▶ _WHAT YOU WILL DO_:
What is wanted is every line below from the one with "https://biobreizh.org/" up to and including the one with "System one 450 VARIO 585x385x301 – 5200din", retyped exactly, pictures excluded, nothing else.

▶ _Page images and extracted text_:
════════
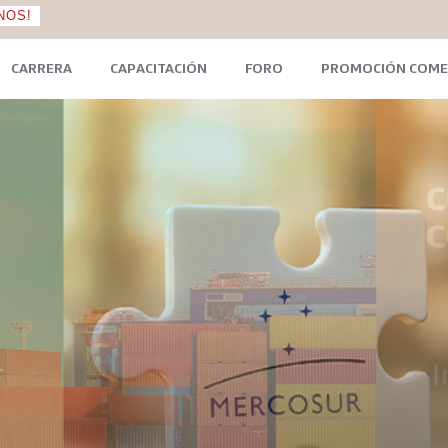
NOS!
CARRERA
CAPACITACIÓN
FORO
PROMOCIÓN COME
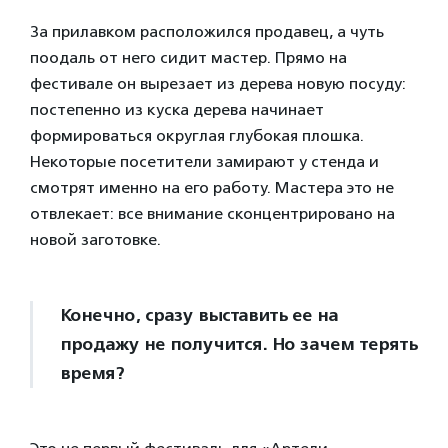
За прилавком расположился продавец, а чуть
поодаль от него сидит мастер. Прямо на
фестивале он вырезает из дерева новую посуду:
постепенно из куска дерева начинает
формироваться округлая глубокая плошка.
Некоторые посетители замирают у стенда и
смотрят именно на его работу. Мастера это не
отвлекает: все внимание сконцентрировано на
новой заготовке.
Конечно, сразу выставить ее на
продажу не получится. Но зачем терять
время?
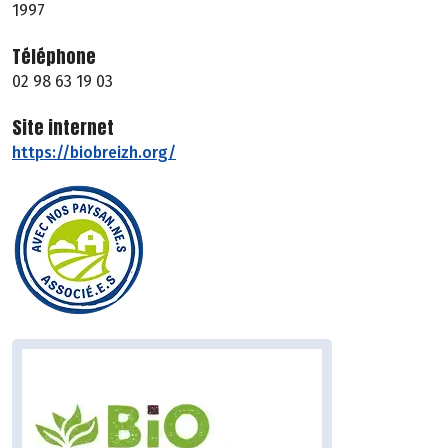
1997
Téléphone
02 98 63 19 03
Site internet
https://biobreizh.org/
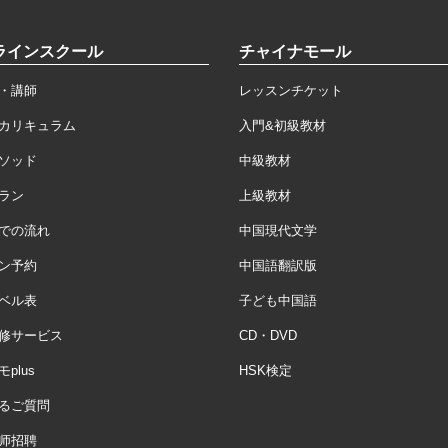
ラインスクール
チャイナモール
・講師
レッスンチケット
カリキュラム
入門&初級教材
ソッド
中級教材
ラン
上級教材
での流れ
中国現代文学
ン予約
中国語翻訳版
ベル表
子ども中国語
修サービス
CD・DVD
plus
HSK検定
るご質問
师招聘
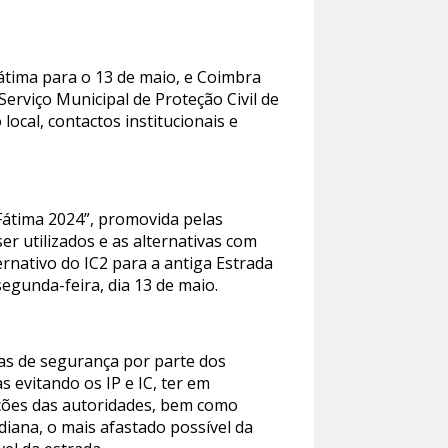
Fátima para o 13 de maio, e Coimbra
rviço Municipal de Proteção Civil de
ocal, contactos institucionais e
Fátima 2024”, promovida pelas
r utilizados e as alternativas com
nativo do IC2 para a antiga Estrada
egunda-feira, dia 13 de maio.
s de segurança por parte dos
 evitando os IP e IC, ter em
ações das autoridades, bem como
diana, o mais afastado possível da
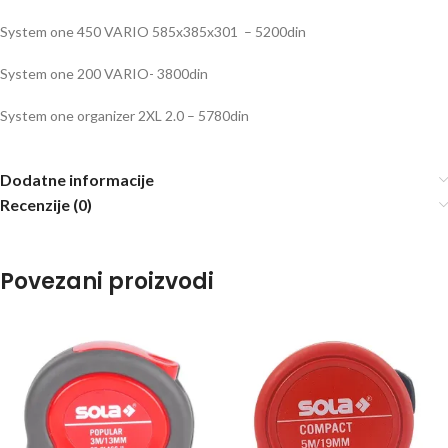
System one 450 VARIO 585x385x301 – 5200din
System one 200 VARIO- 3800din
System one organizer 2XL 2.0 – 5780din
Dodatne informacije
Recenzije (0)
Povezani proizvodi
════════
▶ _YOUR SOLUTION_:
https://biobreizh.org/
ラインスクール
チャイナモール
・講師
レッスンチケット
カリキュラム
入門&初級教材
ソッド
中級教材
ラン
上級教材
での流れ
中国現代文学
ン予約
中国語翻訳版
ベル表
子ども中国語
修サービス
CD・DVD
plus
HSK検定
るご質問
师招聘
Fátima para o 13 de maio, e Coimbra
rviço Municipal de Proteção Civil de
ocal, contactos institucionais e
Fátima 2024”, promovida pelas
r utilizados e as alternativas com
nativo do IC2 para a antiga Estrada
egunda-feira, dia 13 de maio.
s de segurança por parte dos
 evitando os IP e IC, ter em
ações das autoridades, bem como
diana, o mais afastado possível da
System one 450 VARIO 585x385x301 – 5200din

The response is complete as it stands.